Sometimes the personal challenges we confront lead us to recognize value and opportunities we had not discovered before. That has been my recent experience, and that’s why I am especially proud to be a member of the Phoenix legal community.
In the fall of 2005, I was diagnosed as a type 1. At first I thought that my new gym membership was responsible for my weight loss of six pounds a week, my calf cramps at night, and my excessive thirst. Instead, my pancreas had retired. I had the kind of diabetes that children get, except mine showed up when I was forty-four.
At first I was scared and full of self-pity. But if little kids can do it, I knew that I could. After all, it’s a lot harder for a child to resist cake and ice cream at a birthday party than it is for me, at least in theory.
Over the last two years, every time I felt fed up with giving myself four shots of insulin a day or sticking my fingers to test my sugar, those anonymous little kids helped me to pick myself up. Recently, one of those kids became less anonymous.

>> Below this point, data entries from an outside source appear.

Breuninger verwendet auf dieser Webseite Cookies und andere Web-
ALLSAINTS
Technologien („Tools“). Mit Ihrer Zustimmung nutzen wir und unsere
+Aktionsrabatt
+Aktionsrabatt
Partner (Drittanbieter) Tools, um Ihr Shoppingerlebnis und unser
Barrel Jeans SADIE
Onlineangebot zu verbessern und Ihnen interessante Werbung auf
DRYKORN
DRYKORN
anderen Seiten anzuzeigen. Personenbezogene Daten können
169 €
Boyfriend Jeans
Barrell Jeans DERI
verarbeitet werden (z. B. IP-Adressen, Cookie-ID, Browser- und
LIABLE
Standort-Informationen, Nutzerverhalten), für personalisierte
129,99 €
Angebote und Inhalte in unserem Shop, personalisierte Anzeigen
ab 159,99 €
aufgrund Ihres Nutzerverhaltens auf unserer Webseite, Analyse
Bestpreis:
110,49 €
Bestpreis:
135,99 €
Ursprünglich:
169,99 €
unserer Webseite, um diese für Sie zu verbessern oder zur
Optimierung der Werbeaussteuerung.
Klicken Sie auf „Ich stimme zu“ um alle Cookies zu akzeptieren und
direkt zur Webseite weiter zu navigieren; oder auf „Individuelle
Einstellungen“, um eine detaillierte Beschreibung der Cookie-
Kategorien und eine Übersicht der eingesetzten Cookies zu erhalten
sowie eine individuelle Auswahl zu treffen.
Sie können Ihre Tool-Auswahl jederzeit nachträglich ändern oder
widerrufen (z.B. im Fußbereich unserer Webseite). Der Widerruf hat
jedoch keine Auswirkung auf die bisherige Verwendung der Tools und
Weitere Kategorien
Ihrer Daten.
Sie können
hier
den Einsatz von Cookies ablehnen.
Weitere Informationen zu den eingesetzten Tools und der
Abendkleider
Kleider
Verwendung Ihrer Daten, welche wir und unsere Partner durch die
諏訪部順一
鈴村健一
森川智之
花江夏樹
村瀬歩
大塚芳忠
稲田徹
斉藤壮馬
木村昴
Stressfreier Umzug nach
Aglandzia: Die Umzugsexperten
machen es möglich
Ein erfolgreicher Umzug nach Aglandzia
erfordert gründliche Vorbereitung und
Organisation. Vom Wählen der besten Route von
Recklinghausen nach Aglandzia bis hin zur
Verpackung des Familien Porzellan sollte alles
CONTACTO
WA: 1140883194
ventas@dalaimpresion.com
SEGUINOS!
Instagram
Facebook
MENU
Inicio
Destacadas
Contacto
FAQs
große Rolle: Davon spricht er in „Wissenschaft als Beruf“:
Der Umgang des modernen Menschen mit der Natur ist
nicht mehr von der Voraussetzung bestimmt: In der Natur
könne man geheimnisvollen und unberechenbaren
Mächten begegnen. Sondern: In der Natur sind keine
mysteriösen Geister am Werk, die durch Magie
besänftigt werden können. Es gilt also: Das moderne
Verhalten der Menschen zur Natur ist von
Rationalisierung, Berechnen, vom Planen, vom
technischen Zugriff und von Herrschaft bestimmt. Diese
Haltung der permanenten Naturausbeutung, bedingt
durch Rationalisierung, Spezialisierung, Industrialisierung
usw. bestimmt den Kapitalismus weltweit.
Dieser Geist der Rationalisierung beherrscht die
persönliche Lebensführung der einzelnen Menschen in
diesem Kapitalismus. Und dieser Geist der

I was asked to take on a pro bono case involving an eight-year-old girl whose public school refused to let her test her sugar more than once a day and would not give her insulin injections.

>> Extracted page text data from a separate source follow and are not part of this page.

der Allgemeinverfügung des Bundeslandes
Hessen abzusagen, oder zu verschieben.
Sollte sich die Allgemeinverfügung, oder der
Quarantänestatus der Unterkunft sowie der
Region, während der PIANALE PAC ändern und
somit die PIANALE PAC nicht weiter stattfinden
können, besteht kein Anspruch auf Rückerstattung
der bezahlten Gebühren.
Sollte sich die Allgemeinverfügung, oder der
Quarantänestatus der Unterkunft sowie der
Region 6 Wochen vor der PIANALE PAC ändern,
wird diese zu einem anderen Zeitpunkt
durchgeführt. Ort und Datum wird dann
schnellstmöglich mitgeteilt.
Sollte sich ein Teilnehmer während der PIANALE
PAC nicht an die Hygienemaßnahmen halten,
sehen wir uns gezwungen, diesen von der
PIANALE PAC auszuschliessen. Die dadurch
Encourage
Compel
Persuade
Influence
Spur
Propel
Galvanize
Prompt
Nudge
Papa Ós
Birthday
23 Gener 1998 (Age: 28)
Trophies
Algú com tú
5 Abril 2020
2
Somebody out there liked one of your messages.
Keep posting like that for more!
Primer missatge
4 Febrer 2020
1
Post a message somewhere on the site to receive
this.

Her father kept her home from school for safety reasons while he tried to work with the school or get his daughter into a different school. He was charged with criminal truancy.
I got in touch with the American Diabetes Association and learned that there’s a network of more than 500 attorneys nationwide that volunteer for cases like this. I learned that Phil Higdon of Perkins Coie in Phoenix was part of this group, the local ADA Leadership Council, and a member of the National Board of Directors. Knowing that the case we had in Phoenix was one of many across the country, I was honored when the ADA and Phil asked me to help.

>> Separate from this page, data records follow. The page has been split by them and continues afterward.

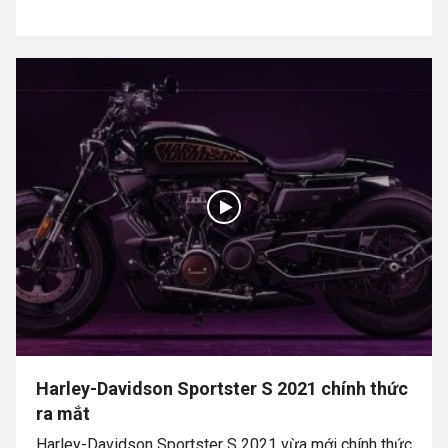
Harley-Davidson Sportster S 2021 chính thức
ra mắt
Harley-Davidson Sportster S 2021 vừa mới chính thức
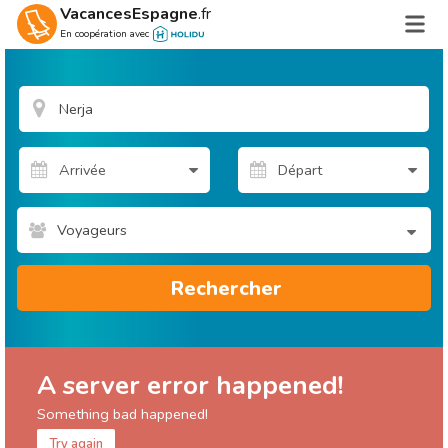
VacancesEspagne
.fr
En coopération avec
Voyageurs
Rechercher
A server error happened!
Something bad happened!
Try again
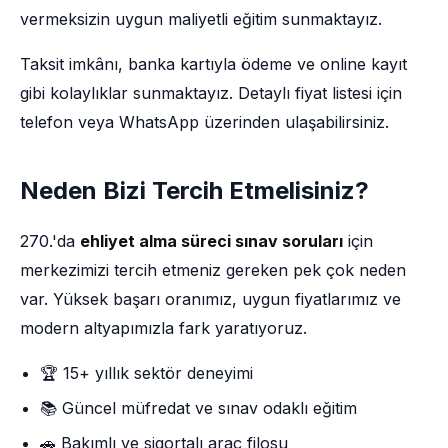
vermeksizin uygun maliyetli eğitim sunmaktayız.
Taksit imkânı, banka kartıyla ödeme ve online kayıt
gibi kolaylıklar sunmaktayız. Detaylı fiyat listesi için
telefon veya WhatsApp üzerinden ulaşabilirsiniz.
Neden Bizi Tercih Etmelisiniz?
270.'da
ehliyet alma süreci sınav soruları
için
merkezimizi tercih etmeniz gereken pek çok neden
var. Yüksek başarı oranımız, uygun fiyatlarımız ve
modern altyapımızla fark yaratıyoruz.
🏆 15+ yıllık sektör deneyimi
📚 Güncel müfredat ve sınav odaklı eğitim
🚗 Bakımlı ve sigortalı araç filosu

Phil came up with the idea of creating a local Arizona diabetes legal advocacy group, the first in the country, and our Phoenix legal community willingly joined. So on Law Day, I am proud to be a lawyer, proud to be a part of the Phoenix legal community and proud of those who volunteered: Bob Schaffer of Lewis & Roca, Cynthia Ricketts of DLA Piper, Dan Goldfine of Snell & Wilmer, Peri Jude Radecic of Arizona Center for Disability Law, Paul Julien of the Arizona Supreme Court, Chuck Blanchard of Perkins Coie, and David Rosenbaum of Osborn Maledon.